J’écris pour me sentir bien

Si on se compare, jamais nous arriverons à la meilleure version de nous-même puisque ce n’est pas nous, nous ne pouvons pas vivre éternellement dans l’ombre des autres, en restant focalisé sur notre miroir déformé en espérant un jour avoir le corps d’un autre. En plus, je pense que je ne serais pas heureuse dans le corps de quelqu’un d’autre puisqu’à la question : « si tu devais être quelqu’un d’autre que toi qui serais-tu ? » je n’ai pas de réponse. Peut-être que si nous changions notre perception et que nous nous apprenons à nous aimer dans notre intégralité, sans faire semblant, nous pourrions au long terme, enfin ouvrir les yeux et atteindre la même bienveillance envers nous même que les autres ont pour nous. La société qui nous a complexée pourrait changer. Le féminisme a pour but de promouvoir l’égalité homme/femme, nous parlons souvent de l’inégalité salariale, de rôles à la maison ou encore de représentation dans les médias ou les postes haute responsabilité mais beaucoup moins de la pression d’apparence qui pèse sur les femmes. Pendant longtemps cette apparence permettait aux femmes de se marier et donc de se sortir de la misère mais maintenant que les femmes ne se résument pas qu’au mariage en Europe du moins, pouvons-nous enfin sortir de ce diktat d’un corps idéal éphémère parce qu’en plus du temps qui passe, d’une décennie à l’autre cet idéal fluctue ?

Je n’ai pas de réponse à mes interrogations et je ne pose là que des pistes de réflexion que je pourrais approfondir mais je vais laisser chacun aller à ses idées individuellement car si ce questionnement est universel, le cheminement vers une potentielle solution est propre à chacun.

Aujourd’hui j’écris pour me sentir bien et je peux dire que cela m’a apporté une sorte de satisfaction d’avoir réalisé quelque chose même si ce n’est que quelques lignes. Je suis donc fière de moi.

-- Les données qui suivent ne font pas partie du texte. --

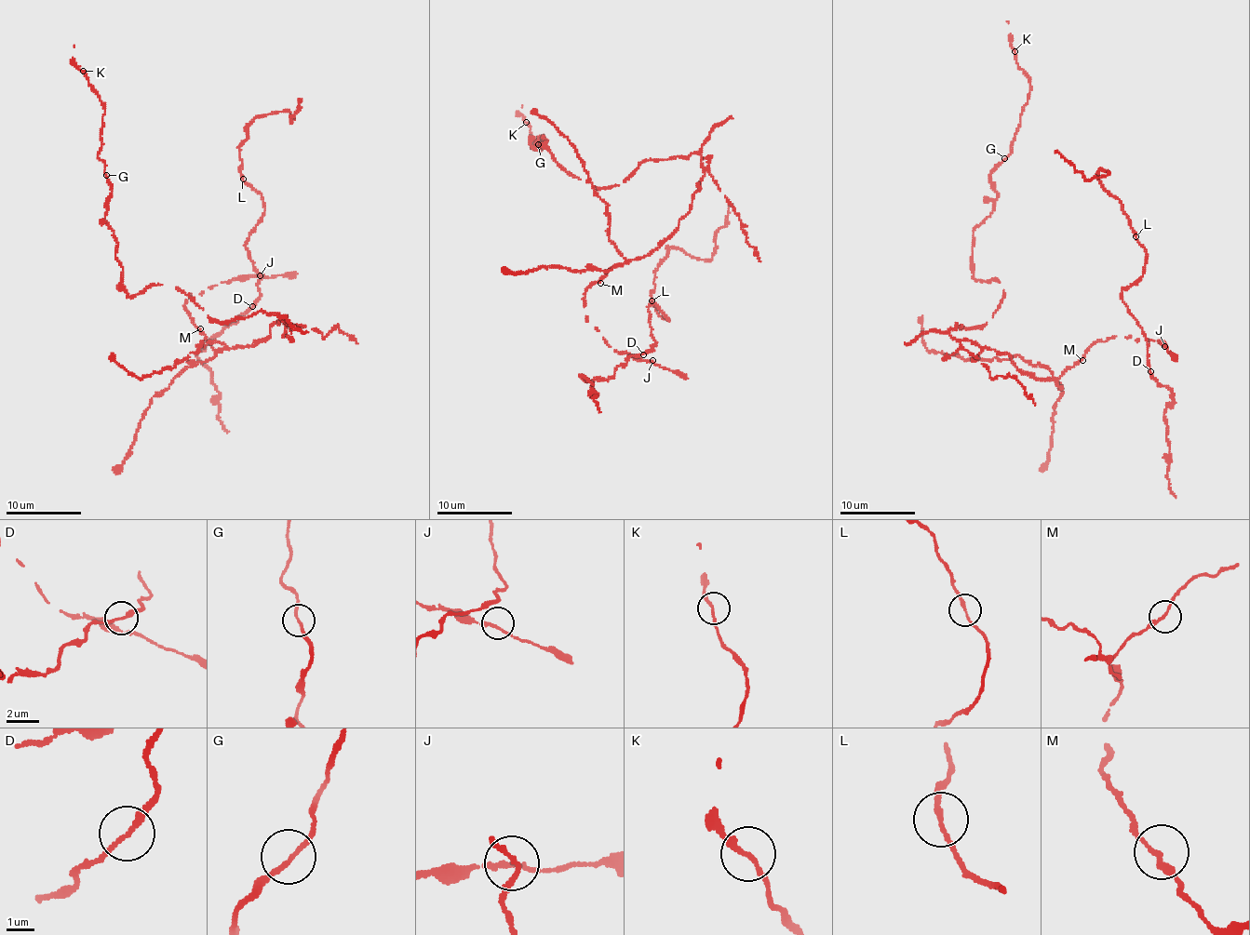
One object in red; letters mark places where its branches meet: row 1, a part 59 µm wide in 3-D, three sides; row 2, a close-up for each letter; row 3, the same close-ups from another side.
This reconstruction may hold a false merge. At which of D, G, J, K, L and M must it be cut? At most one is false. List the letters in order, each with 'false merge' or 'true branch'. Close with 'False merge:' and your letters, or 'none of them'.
D: true branch
G: true branch
J: true branch
K: true branch
L: true branch
M: true branch
False merge: none of them

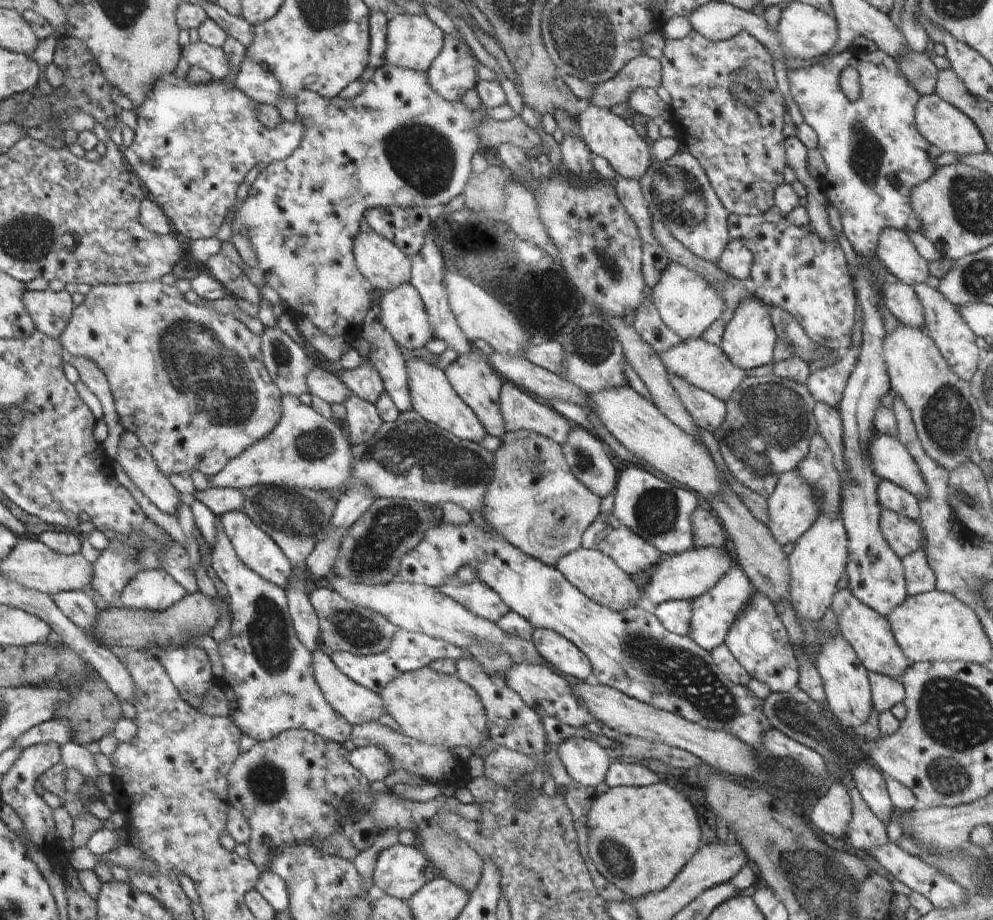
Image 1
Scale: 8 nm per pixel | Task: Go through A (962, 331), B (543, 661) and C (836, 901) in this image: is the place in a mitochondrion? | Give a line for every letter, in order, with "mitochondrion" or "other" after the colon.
A: other
B: other
C: mitochondrion

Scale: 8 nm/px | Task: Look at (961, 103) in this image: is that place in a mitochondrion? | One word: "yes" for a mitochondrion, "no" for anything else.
no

Nous sommes en vacances, c’est étrange puisque je suis partagée entre la joie de ne plus avoir cours et la peur de ne plus savoir quoi faire. En un mois je me suis créé une sorte de routine. Je travaillais la semaine, un peu moins que d’habitude, certes mais avec un rythme plutôt soutenu. J’avais des objectifs, je les réalisais. J’étais contente d’être le week-end, je m’accordais une petite journée rien qu’a moi puis je recommençais. A présent, je n’ai plus d’obligations. Garder une routine lorsque plus rien ne nous contraint est assez difficile. On dit souvent que l’ennui est bénéfique, que ça nous rend créatif. Je comprends parce qu’en soit moins on a de choses à faire, plus on laisse notre cerveau partir dans son imagination. Mais est-ce infini ? La plupart du temps, s’ennuyer c’est rester allongé à regarder le plafond. On essaye alors de s’occuper en vain, on finit par tourner en rond lorsque plus rien ne nous tient en place. Lorsque l’on commence à ouvrir un livre, on lit deux pages, on le referme, on souffle, on allume notre téléphone, on scrolle, on souffle, on met une série que l’on ne regarde même pas, on souffle. On est allongé, on se sent vaseux. On a plus la notion du temps, c’est comme si 1min durait 1h, 1h, un jour entier. 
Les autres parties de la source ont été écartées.